STRATEGIC OVERVIEW
llm evaluation strategies: In the 2026 AI era, evaluation is the ultimate differentiator. Discover the G-Eval and RAGAS frameworks we use to ensure hall...
The Problem: The Hallucination Ceiling
Most enterprise AI projects hit a "80% plateau"—where the model is impressive in demos but fails to reach the 99% reliability required for industrial use cases. Without a mathematical way to measure "Faithfulness" or "Answer Relevancy," engineering teams are essentially flying blind.

The Solution: A Triple-Metric Stack
I architected an evaluation pipeline that doesn't just check text, but verifies the reasoning trace.

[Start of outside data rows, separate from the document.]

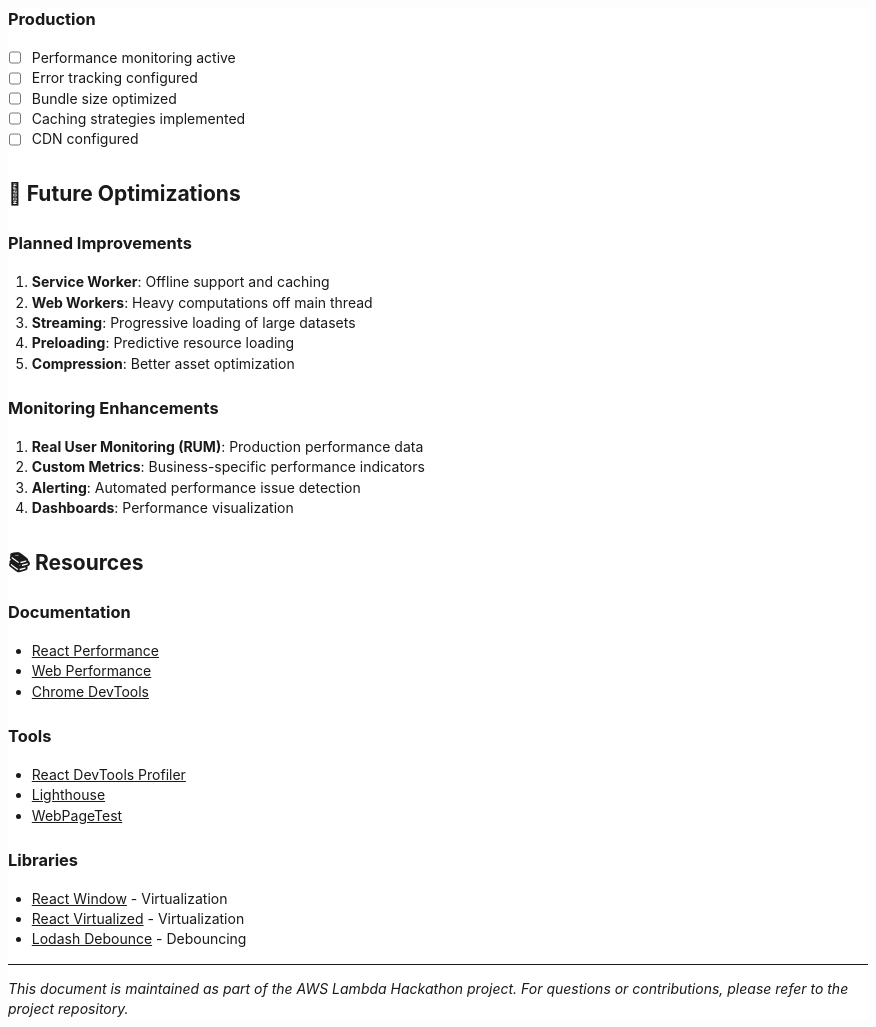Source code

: ### Production

- [ ] Performance monitoring active
- [ ] Error tracking configured
- [ ] Bundle size optimized
- [ ] Caching strategies implemented
- [ ] CDN configured

## 🔮 Future Optimizations

### Planned Improvements

1. **Service Worker**: Offline support and caching
2. **Web Workers**: Heavy computations off main thread
3. **Streaming**: Progressive loading of large datasets
4. **Preloading**: Predictive resource loading
5. **Compression**: Better asset optimization

### Monitoring Enhancements

1. **Real User Monitoring (RUM)**: Production performance data
2. **Custom Metrics**: Business-specific performance indicators
3. **Alerting**: Automated performance issue detection
4. **Dashboards**: Performance visualization

## 📚 Resources

### Documentation

- [React Performance](https://react.dev/learn/render-and-commit)
- [Web Performance](https://web.dev/performance/)
- [Chrome DevTools](https://developer.chrome.com/docs/devtools/)

### Tools

- [React DevTools Profiler](https://react.dev/learn/react-developer-tools)
- [Lighthouse](https://developers.google.com/web/tools/lighthouse)
- [WebPageTest](https://www.webpagetest.org/)

### Libraries

- [React Window](https://react-window.vercel.app/) - Virtualization
- [React Virtualized](https://bvaughn.github.io/react-virtualized/) - Virtualization
- [Lodash Debounce](https://lodash.com/docs/4.17.15#debounce) - Debouncing

---

_This document is maintained as part of the AWS Lambda Hackathon project. For questions or contributions, please refer to the project repository._
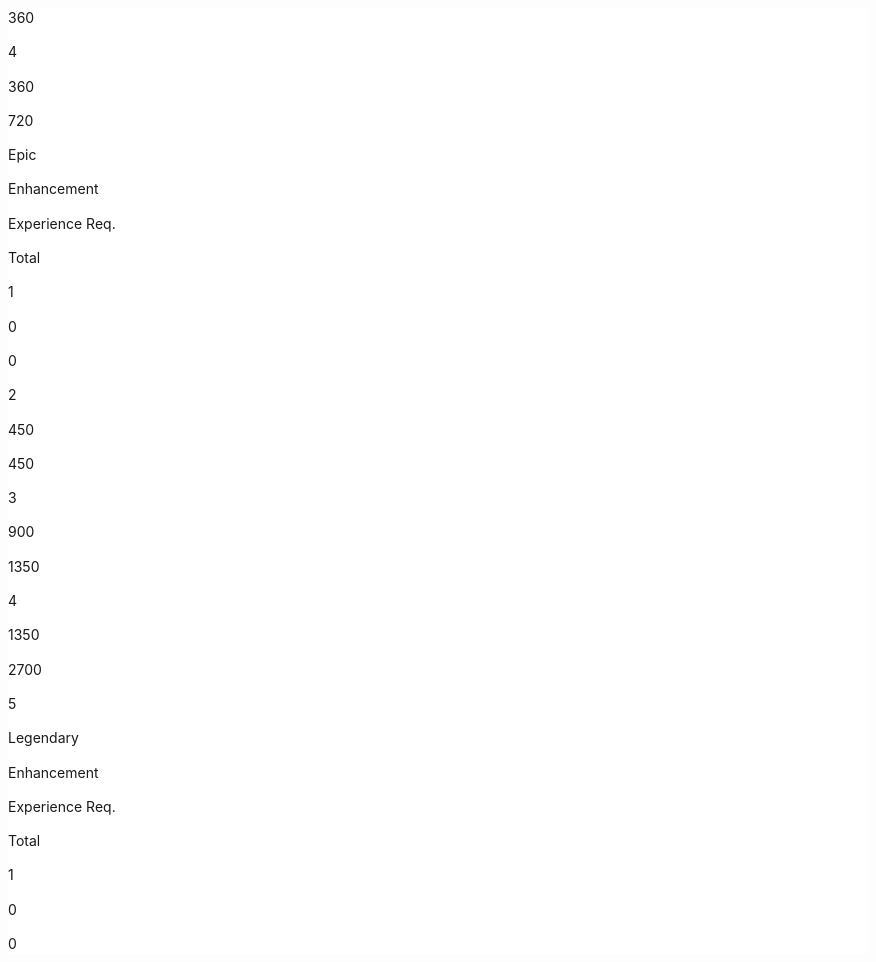 360


4

360

720


Epic


Enhancement

Experience Req.

Total


1

0

0


2

450

450


3

900

1350


4

1350

2700


5






Legendary


Enhancement

Experience Req.

Total


1

0

0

1. G-Eval (Generative Evaluation)
Using frontier models (like Claude 3.5 Opus) to act as a "Human Substitute" grader. We provide the grader with the prompt, the context, and the output, asking it to score the result on a 1-5 scale based on specific rubrics (e.g., "Conciseness," "Technical Accuracy").
2. RAGAS (RAG Assessment)
Specialized for retrieval flows. We measure:
- Faithfulness: Is the answer derived only from the retrieved context?
- Answer Relevancy: Does the answer actually address the user's intent?
- Context Precision: Was the retrieved context actually useful for answering the query?
3. Custom Domain Benchmarks
For industrial clients, we build "Golden Datasets"—a static set of 500+ query-answer pairs that are manually verified. Every model update must pass 100% of the Golden Dataset before promotion.
"If you can't measure your model's hallucinations, you shouldn't be running it in production. Evaluation is the bedrock of Sovereign AI."
Implementation Steps
- Golden Dataset Assembly: Collaborating with subject matter experts to defined the ground truth.
- Automated Pipeline Integration: Every CI/CD build triggers a full run of the evaluation suite.
- Threshold Enforcement: We implemented a "Kill Switch"—if a model's Faithfulness score drops below 0.9, the deployment is automatically rolled back.
Results & Outcomes
- 99.2% Accuracy Parity: Verification that the AI matches or exceeds human expert performance in specific document triage tasks.
- Sub-1% Hallucination: Industrial-grade reliability achieved through recursive evaluation loops.
- Scaling Velocity: Engineering teams can now test and deploy new models in minutes instead of weeks, knowing the guardrails will catch regressions.